Jonathan Strong, James Somerset, Dido Elizabeth Belle. These were individuals, black people living in Georgian London, who helped to change history, but have been largely neglected. Mansfield knew that the fate of thousands of black people rested in his hands:
Fiat justitia ruat caelum
.

The horrors of the slave trade have receded into the past, though they have not been entirely forgotten. Britain is still a nation of sugar consumers, but not at the expense of a barbaric practice that destroyed the lives of millions of Africans. The economy of the Caribbean sugar islands now chiefly depends on tourism. In Jamaica, guests can dine at the famous Sugar Mill restaurant. In Antigua, tourists can rent the Sugar Mill Villa. Ironically enough, Dido’s last descendant, her great-great-grandson Harold Davinier, was traced to South Africa, where he died in 1975, during the apartheid era. He was classified as a white.

The 2014 feature film
Belle
, directed by Amma Asante and starring Gugu Mbatha-Raw, tells Dido’s story for the twenty-first century. Like all historical-biographical movies, it takes considerable artistic licence even with the few facts that we know about Dido. The
Zong
case, being more dramatic, is made the centrepiece of the courtroom drama, although the Somerset case was really the more significant for the abolitionist cause. And John Davinier becomes an idealistic clergyman’s son, with a little of the Granville Sharp about him, instead of a faceless French servant. But the spirit of the film is true to the astonishing story of Dido’s bond with Lord Mansfield.

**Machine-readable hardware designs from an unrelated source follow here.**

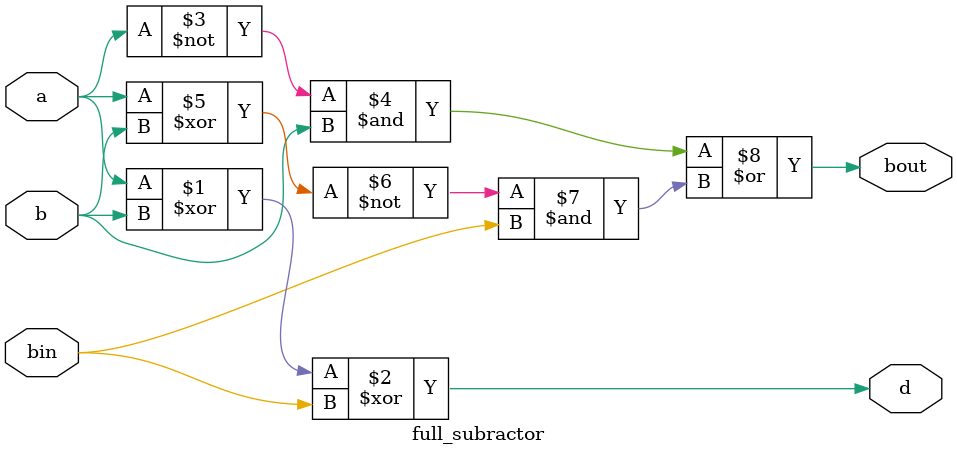
<source format=v>
`timescale 1ns / 1ps


module full_subractor(
    input a,b,bin,
    output d,bout
    );
    assign d = a^b^bin;
    assign bout = ((~a)& b) | (~(a^b)& bin);
endmodule

</source>
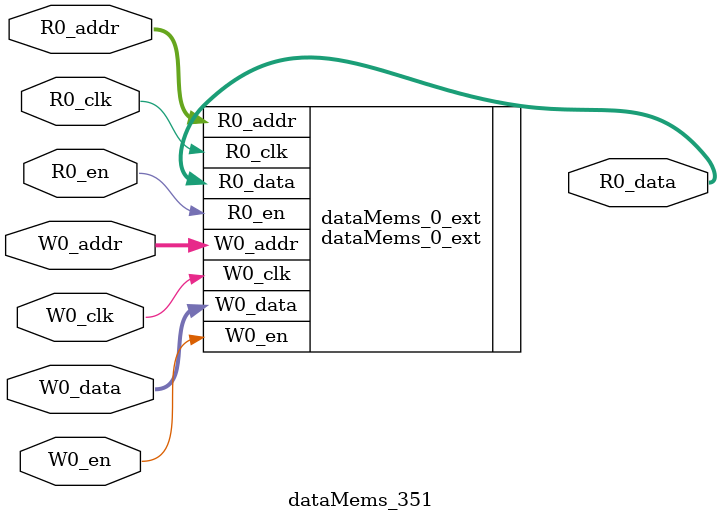
<source format=sv>
`ifndef RANDOMIZE
  `ifdef RANDOMIZE_REG_INIT
    `define RANDOMIZE
  `endif // RANDOMIZE_REG_INIT
`endif // not def RANDOMIZE
`ifndef RANDOMIZE
  `ifdef RANDOMIZE_MEM_INIT
    `define RANDOMIZE
  `endif // RANDOMIZE_MEM_INIT
`endif // not def RANDOMIZE

`ifndef RANDOM
  `define RANDOM $random
`endif // not def RANDOM

// Users can define 'PRINTF_COND' to add an extra gate to prints.
`ifndef PRINTF_COND_
  `ifdef PRINTF_COND
    `define PRINTF_COND_ (`PRINTF_COND)
  `else  // PRINTF_COND
    `define PRINTF_COND_ 1
  `endif // PRINTF_COND
`endif // not def PRINTF_COND_

// Users can define 'ASSERT_VERBOSE_COND' to add an extra gate to assert error printing.
`ifndef ASSERT_VERBOSE_COND_
  `ifdef ASSERT_VERBOSE_COND
    `define ASSERT_VERBOSE_COND_ (`ASSERT_VERBOSE_COND)
  `else  // ASSERT_VERBOSE_COND
    `define ASSERT_VERBOSE_COND_ 1
  `endif // ASSERT_VERBOSE_COND
`endif // not def ASSERT_VERBOSE_COND_

// Users can define 'STOP_COND' to add an extra gate to stop conditions.
`ifndef STOP_COND_
  `ifdef STOP_COND
    `define STOP_COND_ (`STOP_COND)
  `else  // STOP_COND
    `define STOP_COND_ 1
  `endif // STOP_COND
`endif // not def STOP_COND_

// Users can define INIT_RANDOM as general code that gets injected into the
// initializer block for modules with registers.
`ifndef INIT_RANDOM
  `define INIT_RANDOM
`endif // not def INIT_RANDOM

// If using random initialization, you can also define RANDOMIZE_DELAY to
// customize the delay used, otherwise 0.002 is used.
`ifndef RANDOMIZE_DELAY
  `define RANDOMIZE_DELAY 0.002
`endif // not def RANDOMIZE_DELAY

// Define INIT_RANDOM_PROLOG_ for use in our modules below.
`ifndef INIT_RANDOM_PROLOG_
  `ifdef RANDOMIZE
    `ifdef VERILATOR
      `define INIT_RANDOM_PROLOG_ `INIT_RANDOM
    `else  // VERILATOR
      `define INIT_RANDOM_PROLOG_ `INIT_RANDOM #`RANDOMIZE_DELAY begin end
    `endif // VERILATOR
  `else  // RANDOMIZE
    `define INIT_RANDOM_PROLOG_
  `endif // RANDOMIZE
`endif // not def INIT_RANDOM_PROLOG_

// Include register initializers in init blocks unless synthesis is set
`ifndef SYNTHESIS
  `ifndef ENABLE_INITIAL_REG_
    `define ENABLE_INITIAL_REG_
  `endif // not def ENABLE_INITIAL_REG_
`endif // not def SYNTHESIS

// Include rmemory initializers in init blocks unless synthesis is set
`ifndef SYNTHESIS
  `ifndef ENABLE_INITIAL_MEM_
    `define ENABLE_INITIAL_MEM_
  `endif // not def ENABLE_INITIAL_MEM_
`endif // not def SYNTHESIS

module dataMems_351(	// @[generators/ara/src/main/scala/UnsafeAXI4ToTL.scala:365:62]
  input  [4:0]  R0_addr,
  input         R0_en,
  input         R0_clk,
  output [66:0] R0_data,
  input  [4:0]  W0_addr,
  input         W0_en,
  input         W0_clk,
  input  [66:0] W0_data
);

  dataMems_0_ext dataMems_0_ext (	// @[generators/ara/src/main/scala/UnsafeAXI4ToTL.scala:365:62]
    .R0_addr (R0_addr),
    .R0_en   (R0_en),
    .R0_clk  (R0_clk),
    .R0_data (R0_data),
    .W0_addr (W0_addr),
    .W0_en   (W0_en),
    .W0_clk  (W0_clk),
    .W0_data (W0_data)
  );
endmodule


</source>
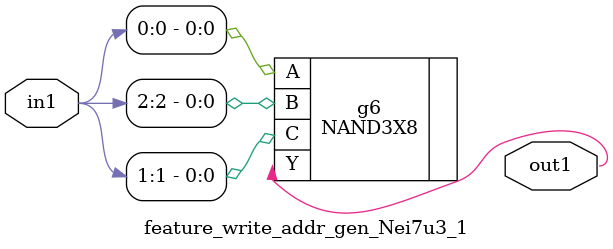
<source format=v>
`timescale 1ps / 1ps


module feature_write_addr_gen_Nei7u3_1(in1, out1);
  input [2:0] in1;
  output out1;
  wire [2:0] in1;
  wire out1;
  NAND3X8 g6(.A (in1[0]), .B (in1[2]), .C (in1[1]), .Y (out1));
endmodule



</source>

Dido’s grave is lost, and she has no living descendants, but the painting once attributed to Zoffany remains as a testimony to her extraordinary legacy. Striding back from the orangery, perpetually in motion, gazing out boldly at the gazer, with her quizzical, dimpled smile, making no apology for her presence and her vitality. She lives on forever in this portrait, rising out of the darkness into the light.

APPENDIX

Jane Austen’s Mansfield Connection

Eastwell Park, where Jane Austen met Dido’s adoptive sister

We do not know whether Dido ever visited Eastwell Park in Kent, Elizabeth Murray’s house after she was married. In order to make it a worthy home for a gentleman and his wife, in the 1790s George Finch-Hatton employed Joseph Bonomi, a pupil of the Adam brothers, to make improvements. Ground-floor wings were linked to the
piano nobile
of the main house by descending curved passageways.
1
With its high windows, classical portico and view out to picturesque landscaped grounds grazed by deer, the ‘improved’ Eastwell Park looks exactly like the kind of house in which we can imagine a Jane Austen novel being located –
Mansfield Park
, for example.

Jane Austen’s brother Edward, who lived in Kent, was a friend of the Finch-Hattons, and when she was staying with him in 1805 she visited Eastwell Park.
2
She was disappointed with Dido’s cousin: ‘I have discovered that Lady Elizabeth, for a woman of her age and situation, has astonishingly little to say for herself.’ She was equally unimpressed by Elizabeth’s daughter, but very much liked her young sons: ‘George is a fine boy, and well-behaved, but Daniel chiefly delighted me; the good humour of his countenance is quite bewitching.’ George grew up to be the rather impetuous young man who in 1829 challenged the Prime Minister, the Duke of Wellington, to a duel; both men deliberately fired wide.